Collect and copy each line of the rows below that contains the word "kits".

---+---

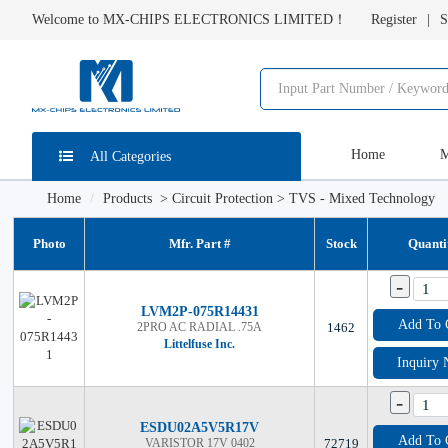
Welcome to MX-CHIPS ELECTRONICS LIMITED！
Register
S
Home
M
All Categories
Home
Products
>
Circuit Protection
>
TVS - Mixed Technology
Photo
Mfr. Part #
Stock
Quanti
-
LVM2P-075R14431
Add To 
2PRO AC RADIAL .75A
1462
Littelfuse Inc.
Inquiry
-
ESDU02A5V5R17V
Add To 
VARISTOR 17V 0402
72719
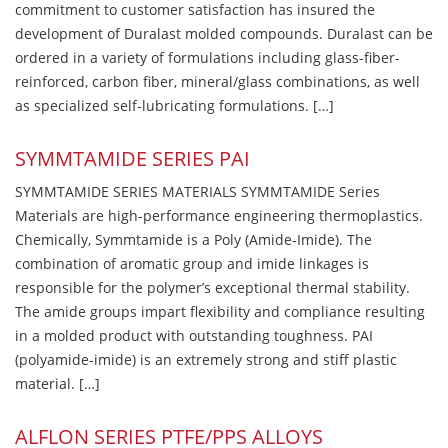
commitment to customer satisfaction has insured the
development of Duralast molded compounds. Duralast can be
ordered in a variety of formulations including glass-fiber-
reinforced, carbon fiber, mineral/glass combinations, as well
as specialized self-lubricating formulations. […]
SYMMTAMIDE SERIES PAI
SYMMTAMIDE SERIES MATERIALS SYMMTAMIDE Series
Materials are high-performance engineering thermoplastics.
Chemically, Symmtamide is a Poly (Amide-Imide). The
combination of aromatic group and imide linkages is
responsible for the polymer’s exceptional thermal stability.
The amide groups impart flexibility and compliance resulting
in a molded product with outstanding toughness. PAI
(polyamide-imide) is an extremely strong and stiff plastic
material. […]
ALFLON SERIES PTFE/PPS ALLOYS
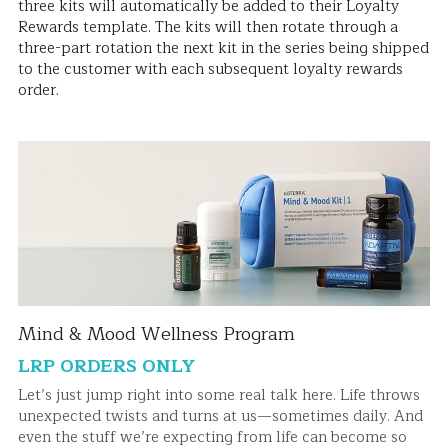
three kits will automatically be added to their Loyalty 
Rewards template. The kits will then rotate through a 
three-part rotation the next kit in the series being shipped 
to the customer with each subsequent loyalty rewards 
order.
Mind & Mood Wellness Program
LRP ORDERS ONLY
Let’s just jump right into some real talk here. Life throws 
unexpected twists and turns at us—sometimes daily. And 
even the stuff we’re expecting from life can become so 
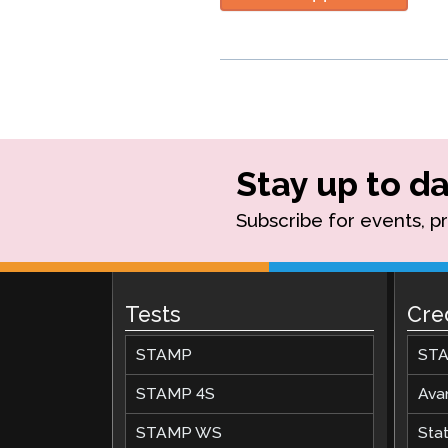
Stay up to da
Subscribe for events, p
Tests
Cre
STAMP
STA
STAMP 4S
Ava
STAMP WS
Stat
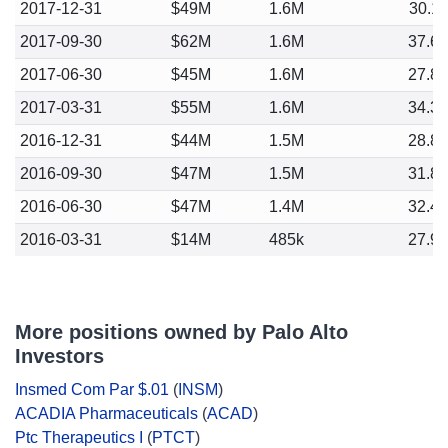
2017-12-31
$49M
1.6M
30.1
2017-09-30
$62M
1.6M
37.6
2017-06-30
$45M
1.6M
27.8
2017-03-31
$55M
1.6M
34.3
2016-12-31
$44M
1.5M
28.8
2016-09-30
$47M
1.5M
31.8
2016-06-30
$47M
1.4M
32.4
2016-03-31
$14M
485k
27.9
More positions owned by Palo Alto
Investors
Insmed Com Par $.01
(
INSM
)
ACADIA Pharmaceuticals
(
ACAD
)
Ptc Therapeutics I
(
PTCT
)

---+---

Answer below:
three kits will automatically be added to their Loyalty 
Rewards template. The kits will then rotate through a 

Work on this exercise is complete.